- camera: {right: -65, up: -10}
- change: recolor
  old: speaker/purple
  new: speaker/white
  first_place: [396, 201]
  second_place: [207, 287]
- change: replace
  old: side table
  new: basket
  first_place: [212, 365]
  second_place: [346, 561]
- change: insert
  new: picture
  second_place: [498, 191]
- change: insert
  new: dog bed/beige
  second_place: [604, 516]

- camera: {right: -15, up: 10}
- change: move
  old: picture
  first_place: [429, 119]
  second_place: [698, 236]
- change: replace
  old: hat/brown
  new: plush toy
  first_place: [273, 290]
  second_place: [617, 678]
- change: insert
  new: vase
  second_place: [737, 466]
────────────────
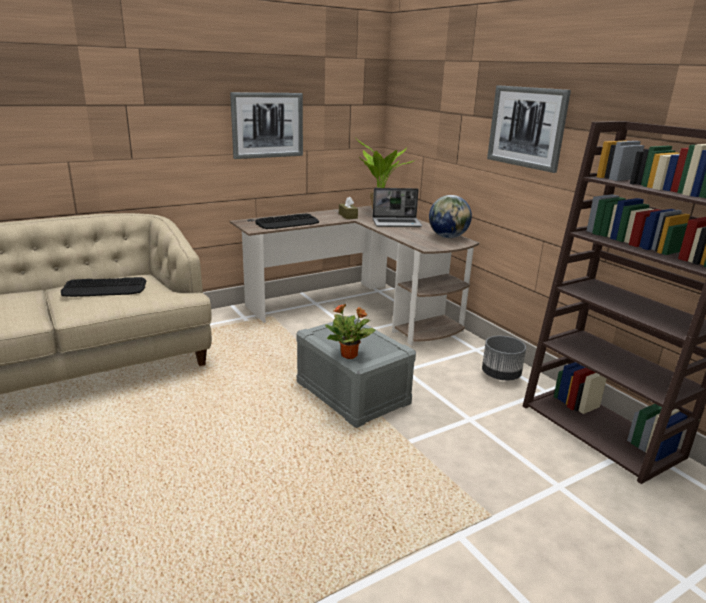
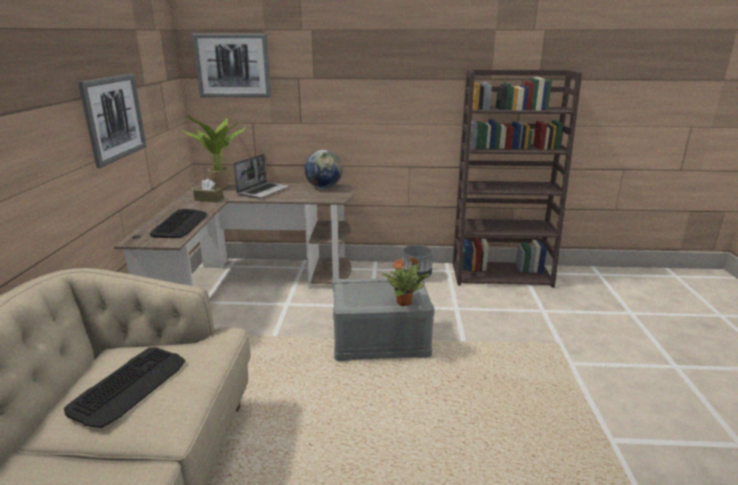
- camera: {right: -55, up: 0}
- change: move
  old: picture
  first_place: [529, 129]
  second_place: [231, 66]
────────────────
- Exercise directions: Collect, from the material above, every line containing the word "speaker".

- Response:
  old: speaker/purple
  new: speaker/white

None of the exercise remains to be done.